Permanent TSB shares have fallen more than 12% in Dublin after the lender said the number of non-performing loans on its books remains "unsustainably high".

PTSB said it now intends to use a number of strategies - including portfolio sales, foreclosures and higher repayment requirements - to reduce that level over the medium term.

It comes as the lender today reported a profit before tax of €43m for the first half of the year, which is down by 60% on the same period in 2016.

PTSB shares are trading 12.4% lower at €2.19 in Dublin trade.

The level of PTSB's bad loans, at €5.8 billion, have reduced by over 50% from the peak in 2013.

More than half of the bank's bad loans are in some form of long-term restructuring or forbearance.

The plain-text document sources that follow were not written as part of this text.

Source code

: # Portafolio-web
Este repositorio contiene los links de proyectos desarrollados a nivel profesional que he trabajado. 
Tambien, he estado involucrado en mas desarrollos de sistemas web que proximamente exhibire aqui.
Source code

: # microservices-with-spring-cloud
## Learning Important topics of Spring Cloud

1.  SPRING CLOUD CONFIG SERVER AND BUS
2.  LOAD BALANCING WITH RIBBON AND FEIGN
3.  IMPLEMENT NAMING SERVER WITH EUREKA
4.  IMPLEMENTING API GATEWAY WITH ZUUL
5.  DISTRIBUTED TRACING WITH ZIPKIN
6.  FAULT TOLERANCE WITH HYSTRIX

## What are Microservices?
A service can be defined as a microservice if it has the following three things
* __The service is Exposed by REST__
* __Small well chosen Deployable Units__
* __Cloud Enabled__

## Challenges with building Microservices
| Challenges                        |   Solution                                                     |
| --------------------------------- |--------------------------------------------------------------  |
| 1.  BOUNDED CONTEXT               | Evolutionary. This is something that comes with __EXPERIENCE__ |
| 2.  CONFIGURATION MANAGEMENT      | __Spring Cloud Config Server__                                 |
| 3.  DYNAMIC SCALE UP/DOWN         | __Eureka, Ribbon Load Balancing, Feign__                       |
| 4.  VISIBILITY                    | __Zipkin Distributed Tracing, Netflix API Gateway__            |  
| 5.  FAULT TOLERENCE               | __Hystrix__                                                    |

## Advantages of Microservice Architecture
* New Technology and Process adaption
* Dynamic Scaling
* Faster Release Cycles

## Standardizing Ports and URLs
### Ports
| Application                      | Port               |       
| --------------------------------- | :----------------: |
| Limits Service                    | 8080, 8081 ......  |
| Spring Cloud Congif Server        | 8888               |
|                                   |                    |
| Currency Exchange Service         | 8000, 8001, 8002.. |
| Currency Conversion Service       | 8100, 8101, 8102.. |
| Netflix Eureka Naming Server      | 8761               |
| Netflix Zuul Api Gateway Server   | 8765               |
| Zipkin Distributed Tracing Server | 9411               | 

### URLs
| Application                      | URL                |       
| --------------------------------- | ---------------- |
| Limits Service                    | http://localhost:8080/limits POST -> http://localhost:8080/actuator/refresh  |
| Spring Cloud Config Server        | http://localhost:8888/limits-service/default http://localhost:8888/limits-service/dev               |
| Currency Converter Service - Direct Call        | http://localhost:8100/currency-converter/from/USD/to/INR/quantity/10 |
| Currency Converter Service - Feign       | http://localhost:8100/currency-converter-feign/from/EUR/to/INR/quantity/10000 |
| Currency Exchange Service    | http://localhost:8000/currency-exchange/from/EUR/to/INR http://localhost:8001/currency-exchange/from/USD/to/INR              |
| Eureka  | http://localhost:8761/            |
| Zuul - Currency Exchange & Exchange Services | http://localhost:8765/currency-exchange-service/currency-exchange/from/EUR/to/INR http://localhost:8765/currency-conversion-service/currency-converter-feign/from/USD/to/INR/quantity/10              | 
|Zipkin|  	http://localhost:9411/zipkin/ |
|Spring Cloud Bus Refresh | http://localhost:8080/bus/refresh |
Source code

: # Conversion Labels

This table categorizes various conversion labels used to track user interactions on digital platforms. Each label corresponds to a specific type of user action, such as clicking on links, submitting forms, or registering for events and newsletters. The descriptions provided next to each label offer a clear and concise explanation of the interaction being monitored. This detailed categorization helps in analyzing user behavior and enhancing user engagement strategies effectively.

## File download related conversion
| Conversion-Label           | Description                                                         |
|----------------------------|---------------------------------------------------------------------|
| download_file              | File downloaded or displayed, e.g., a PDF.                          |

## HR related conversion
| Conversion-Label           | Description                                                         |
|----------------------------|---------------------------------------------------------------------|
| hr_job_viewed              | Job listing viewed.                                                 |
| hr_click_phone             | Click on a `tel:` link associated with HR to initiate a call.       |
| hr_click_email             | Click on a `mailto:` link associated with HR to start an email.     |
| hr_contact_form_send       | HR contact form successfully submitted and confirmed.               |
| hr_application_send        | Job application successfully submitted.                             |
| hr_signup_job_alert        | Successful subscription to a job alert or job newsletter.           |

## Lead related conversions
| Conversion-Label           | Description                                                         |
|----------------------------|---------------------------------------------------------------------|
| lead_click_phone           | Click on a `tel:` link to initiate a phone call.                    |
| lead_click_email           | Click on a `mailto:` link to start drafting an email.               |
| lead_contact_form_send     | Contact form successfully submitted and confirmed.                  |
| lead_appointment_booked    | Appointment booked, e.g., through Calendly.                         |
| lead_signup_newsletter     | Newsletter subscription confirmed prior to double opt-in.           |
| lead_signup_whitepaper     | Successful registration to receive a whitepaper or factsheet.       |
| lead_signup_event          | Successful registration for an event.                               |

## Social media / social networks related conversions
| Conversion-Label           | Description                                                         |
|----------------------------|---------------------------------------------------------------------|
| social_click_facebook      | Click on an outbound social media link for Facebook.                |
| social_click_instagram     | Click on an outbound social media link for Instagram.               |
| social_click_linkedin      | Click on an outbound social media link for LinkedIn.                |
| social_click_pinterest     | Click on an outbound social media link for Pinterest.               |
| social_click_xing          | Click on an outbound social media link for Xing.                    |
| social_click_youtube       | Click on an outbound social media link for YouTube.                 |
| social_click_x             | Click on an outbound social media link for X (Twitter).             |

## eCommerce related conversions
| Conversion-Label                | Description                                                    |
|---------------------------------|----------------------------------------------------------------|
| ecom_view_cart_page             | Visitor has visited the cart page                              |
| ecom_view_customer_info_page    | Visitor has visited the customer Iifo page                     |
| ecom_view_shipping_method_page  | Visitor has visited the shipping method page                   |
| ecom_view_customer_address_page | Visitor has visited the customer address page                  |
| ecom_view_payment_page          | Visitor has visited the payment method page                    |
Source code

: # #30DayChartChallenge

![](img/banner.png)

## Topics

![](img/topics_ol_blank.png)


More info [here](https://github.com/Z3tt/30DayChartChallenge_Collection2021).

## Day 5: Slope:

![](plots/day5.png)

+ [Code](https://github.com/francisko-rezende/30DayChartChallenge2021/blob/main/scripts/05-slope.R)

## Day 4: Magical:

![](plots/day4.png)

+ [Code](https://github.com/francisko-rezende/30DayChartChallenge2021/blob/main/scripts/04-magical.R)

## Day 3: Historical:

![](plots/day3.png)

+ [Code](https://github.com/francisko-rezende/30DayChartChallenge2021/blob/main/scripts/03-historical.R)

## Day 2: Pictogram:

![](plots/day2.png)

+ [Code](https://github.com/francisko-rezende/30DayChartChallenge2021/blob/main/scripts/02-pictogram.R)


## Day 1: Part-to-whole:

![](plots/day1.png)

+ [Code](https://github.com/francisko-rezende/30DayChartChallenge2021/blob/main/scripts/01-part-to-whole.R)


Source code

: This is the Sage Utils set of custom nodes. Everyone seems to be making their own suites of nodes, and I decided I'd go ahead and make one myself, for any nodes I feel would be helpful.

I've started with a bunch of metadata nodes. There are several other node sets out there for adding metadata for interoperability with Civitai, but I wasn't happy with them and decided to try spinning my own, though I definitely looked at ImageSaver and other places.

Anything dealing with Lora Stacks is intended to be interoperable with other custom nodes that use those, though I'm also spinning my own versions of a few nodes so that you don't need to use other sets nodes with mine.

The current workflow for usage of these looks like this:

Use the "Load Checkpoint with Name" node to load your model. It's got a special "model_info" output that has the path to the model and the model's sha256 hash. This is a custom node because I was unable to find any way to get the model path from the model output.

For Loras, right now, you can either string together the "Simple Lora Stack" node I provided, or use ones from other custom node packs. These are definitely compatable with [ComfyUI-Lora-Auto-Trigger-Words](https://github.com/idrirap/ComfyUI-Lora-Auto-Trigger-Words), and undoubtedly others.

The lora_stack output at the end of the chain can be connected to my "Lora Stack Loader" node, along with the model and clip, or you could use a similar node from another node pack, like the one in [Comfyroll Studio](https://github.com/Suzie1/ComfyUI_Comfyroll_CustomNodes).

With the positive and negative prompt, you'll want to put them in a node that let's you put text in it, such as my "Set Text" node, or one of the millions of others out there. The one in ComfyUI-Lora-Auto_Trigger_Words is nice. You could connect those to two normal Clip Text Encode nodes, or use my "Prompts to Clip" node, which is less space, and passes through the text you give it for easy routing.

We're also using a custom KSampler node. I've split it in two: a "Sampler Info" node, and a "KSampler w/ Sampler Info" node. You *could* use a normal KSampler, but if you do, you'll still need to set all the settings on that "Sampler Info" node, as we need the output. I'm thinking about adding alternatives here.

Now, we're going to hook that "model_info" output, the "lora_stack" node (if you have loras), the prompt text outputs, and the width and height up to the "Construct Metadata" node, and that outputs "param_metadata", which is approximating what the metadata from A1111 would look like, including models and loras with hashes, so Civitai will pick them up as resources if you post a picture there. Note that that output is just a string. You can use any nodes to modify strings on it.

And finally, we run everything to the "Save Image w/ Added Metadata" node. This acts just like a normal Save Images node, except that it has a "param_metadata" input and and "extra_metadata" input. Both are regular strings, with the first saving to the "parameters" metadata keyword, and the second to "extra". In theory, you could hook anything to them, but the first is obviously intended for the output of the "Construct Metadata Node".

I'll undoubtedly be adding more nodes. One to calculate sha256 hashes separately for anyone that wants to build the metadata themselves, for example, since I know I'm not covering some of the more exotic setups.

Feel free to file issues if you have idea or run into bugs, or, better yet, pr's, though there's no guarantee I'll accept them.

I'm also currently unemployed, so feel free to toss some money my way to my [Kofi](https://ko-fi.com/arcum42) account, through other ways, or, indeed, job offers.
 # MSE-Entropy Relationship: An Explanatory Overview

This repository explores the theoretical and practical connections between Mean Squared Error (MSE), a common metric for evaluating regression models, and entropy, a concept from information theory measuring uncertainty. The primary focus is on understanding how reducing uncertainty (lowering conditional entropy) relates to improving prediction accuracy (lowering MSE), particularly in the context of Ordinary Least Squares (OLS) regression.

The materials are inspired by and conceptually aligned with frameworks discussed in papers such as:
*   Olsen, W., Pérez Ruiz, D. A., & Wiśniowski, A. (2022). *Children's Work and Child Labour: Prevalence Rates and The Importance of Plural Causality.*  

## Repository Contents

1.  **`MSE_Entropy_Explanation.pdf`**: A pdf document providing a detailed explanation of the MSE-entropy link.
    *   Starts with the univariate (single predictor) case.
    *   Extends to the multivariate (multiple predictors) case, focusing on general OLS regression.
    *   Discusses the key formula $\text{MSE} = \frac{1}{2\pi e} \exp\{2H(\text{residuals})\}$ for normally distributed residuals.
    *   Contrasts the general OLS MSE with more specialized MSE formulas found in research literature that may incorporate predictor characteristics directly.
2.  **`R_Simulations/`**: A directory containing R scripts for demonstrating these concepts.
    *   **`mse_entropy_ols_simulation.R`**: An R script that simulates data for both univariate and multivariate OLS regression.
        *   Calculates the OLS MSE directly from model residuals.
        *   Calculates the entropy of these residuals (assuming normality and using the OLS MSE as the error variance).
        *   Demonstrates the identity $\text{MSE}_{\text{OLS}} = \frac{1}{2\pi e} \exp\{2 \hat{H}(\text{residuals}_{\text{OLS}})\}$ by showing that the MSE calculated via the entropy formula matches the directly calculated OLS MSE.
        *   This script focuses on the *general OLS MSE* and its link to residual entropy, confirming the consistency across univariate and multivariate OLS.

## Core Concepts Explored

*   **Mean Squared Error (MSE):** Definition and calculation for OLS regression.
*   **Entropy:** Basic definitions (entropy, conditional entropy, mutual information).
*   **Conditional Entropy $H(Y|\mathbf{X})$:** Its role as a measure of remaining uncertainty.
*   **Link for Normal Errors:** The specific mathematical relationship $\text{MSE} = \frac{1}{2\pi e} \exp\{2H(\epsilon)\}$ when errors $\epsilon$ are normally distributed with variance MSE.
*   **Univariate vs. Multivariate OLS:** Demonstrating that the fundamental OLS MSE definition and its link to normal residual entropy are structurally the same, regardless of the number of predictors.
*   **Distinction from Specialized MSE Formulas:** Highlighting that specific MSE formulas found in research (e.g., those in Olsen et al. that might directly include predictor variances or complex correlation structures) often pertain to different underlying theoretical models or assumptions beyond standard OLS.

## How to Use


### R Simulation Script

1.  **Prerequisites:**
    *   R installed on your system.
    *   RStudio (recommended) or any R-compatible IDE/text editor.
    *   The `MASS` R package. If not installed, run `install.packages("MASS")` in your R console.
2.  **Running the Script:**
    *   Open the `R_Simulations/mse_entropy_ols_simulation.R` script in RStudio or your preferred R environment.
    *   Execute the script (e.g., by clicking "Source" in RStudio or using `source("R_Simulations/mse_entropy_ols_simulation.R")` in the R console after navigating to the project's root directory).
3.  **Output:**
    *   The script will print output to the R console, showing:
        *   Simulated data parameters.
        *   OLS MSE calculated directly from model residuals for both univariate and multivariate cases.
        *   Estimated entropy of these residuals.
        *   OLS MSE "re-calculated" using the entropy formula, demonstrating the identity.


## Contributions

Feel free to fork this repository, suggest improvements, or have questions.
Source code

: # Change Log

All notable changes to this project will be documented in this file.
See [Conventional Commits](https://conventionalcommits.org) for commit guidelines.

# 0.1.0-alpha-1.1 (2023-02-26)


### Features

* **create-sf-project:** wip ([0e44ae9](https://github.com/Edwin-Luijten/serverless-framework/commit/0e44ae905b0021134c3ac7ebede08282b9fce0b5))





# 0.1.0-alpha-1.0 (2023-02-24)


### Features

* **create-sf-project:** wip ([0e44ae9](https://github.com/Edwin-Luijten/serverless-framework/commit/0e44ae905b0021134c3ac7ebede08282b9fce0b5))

PTSB Chief Executive Jeremy Masding said: "We have a high NPL ratio of 28% ten years after the financial crisis. We now need to think about how we shrink that ratio down because in the long term it is not a signal of a bank's strength."

The bank said it added 20,000 new accounts in the first six months of 2017, while its new mortgage lending rose by 62% year on year.

It also reduced its operating expenses by €8m compared with the same period a year ago.

However, in its interim results Permanent TSB also reported a €6m impairment charge, which compares with impairment write-backs seen in the past 12 months.

PTSB CEO Jeremy Masding discusses the lender's results on RTÉ's Morning Ireland

Mr Masding added: "The business is in great shape and growing strongly.

"In the first half, we continued to generate profits and our competitive performance was excellent, with new lending growth outperforming the market and our new Explore current account exceeding our expectations.

"Whilst acknowledging there are legacy challenges, which we are addressing robustly, we are well placed to take advantage of the opportunities presented by Ireland's fast-growing economy.

"We will do this by competing vigorously, innovating continuously and delivering more of what our customers want."